◆ Exercise aim ◆
Keep every line of the data below that has the string "Type" and present those lines.

◆ Provided data ◆
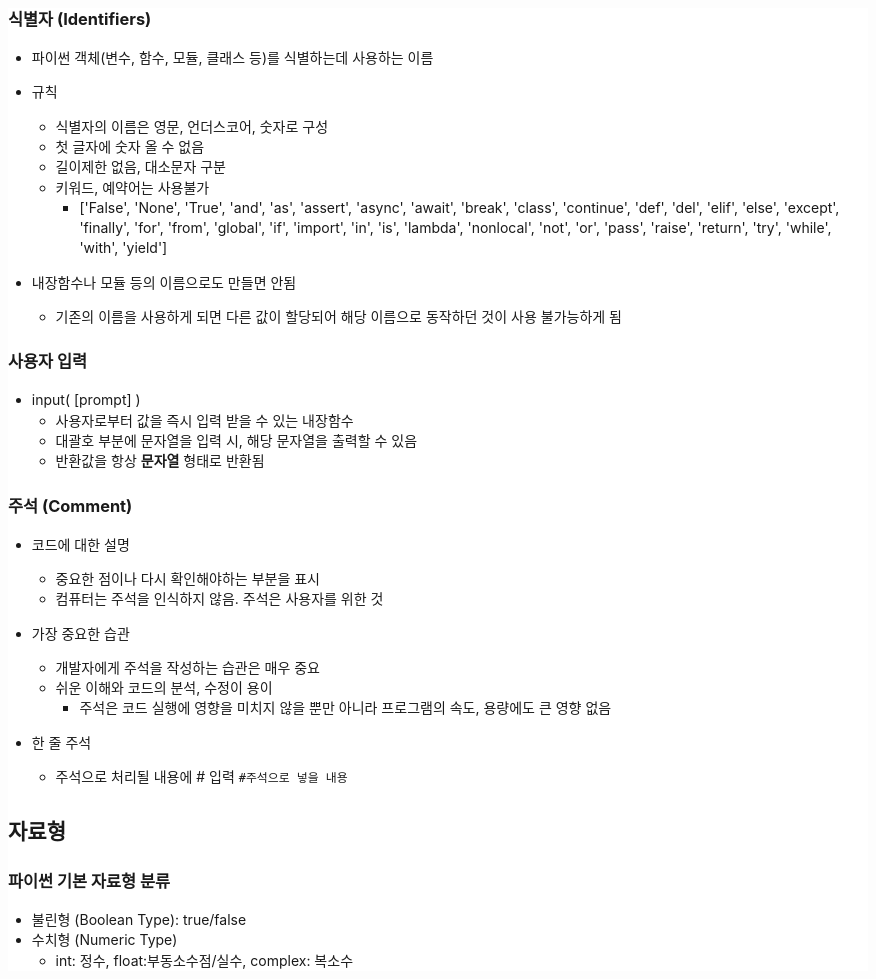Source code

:     




### 식별자 (Identifiers)

- 파이썬 객체(변수, 함수, 모듈, 클래스 등)를 식별하는데 사용하는 이름
- 규칙
  - 식별자의 이름은 영문, 언더스코어, 숫자로 구성
  - 첫 글자에 숫자 올 수 없음
  - 길이제한 없음, 대소문자 구분
  - 키워드, 예약어는 사용불가
    - ['False', 'None', 'True', 'and', 'as', 'assert', 'async', 'await', 'break', 'class', 'continue',
      'def', 'del', 'elif', 'else', 'except', 'finally', 'for', 'from', 'global', 'if',
      'import', 'in', 'is', 'lambda', 'nonlocal', 'not', 'or', 'pass', 'raise', 'return', 'try', 'while', 'with', 'yield']

- 내장함수나 모듈 등의 이름으로도 만들면 안됨
  - 기존의 이름을 사용하게 되면 다른 값이 할당되어 해당 이름으로 동작하던 것이 사용 불가능하게 됨




### 사용자 입력

- input( [prompt] )
  - 사용자로부터 값을 즉시 입력 받을 수 있는 내장함수
  - 대괄호 부분에 문자열을 입력 시, 해당 문자열을 출력할 수 있음
  - 반환값을 항상 **문자열** 형태로 반환됨



### 주석 (Comment)

- 코드에 대한 설명
  - 중요한 점이나 다시 확인해야하는 부분을 표시
  - 컴퓨터는 주석을 인식하지 않음. 주석은 사용자를 위한 것

- 가장 중요한 습관
  - 개발자에게 주석을 작성하는 습관은 매우 중요
  - 쉬운 이해와 코드의 분석, 수정이 용이
    - 주석은 코드 실행에 영향을 미치지 않을 뿐만 아니라 프로그램의 속도, 용량에도 큰 영향 없음

- 한 줄 주석
  - 주석으로 처리될 내용에 # 입력 `#주석으로 넣을 내용`






## 자료형

### 파이썬 기본 자료형 분류

- 불린형 (Boolean Type): true/false
- 수치형 (Numeric Type)
  - int: 정수, float:부동소수점/실수, complex: 복소수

◆ Answer space ◆
- 불린형 (Boolean Type): true/false
- 수치형 (Numeric Type)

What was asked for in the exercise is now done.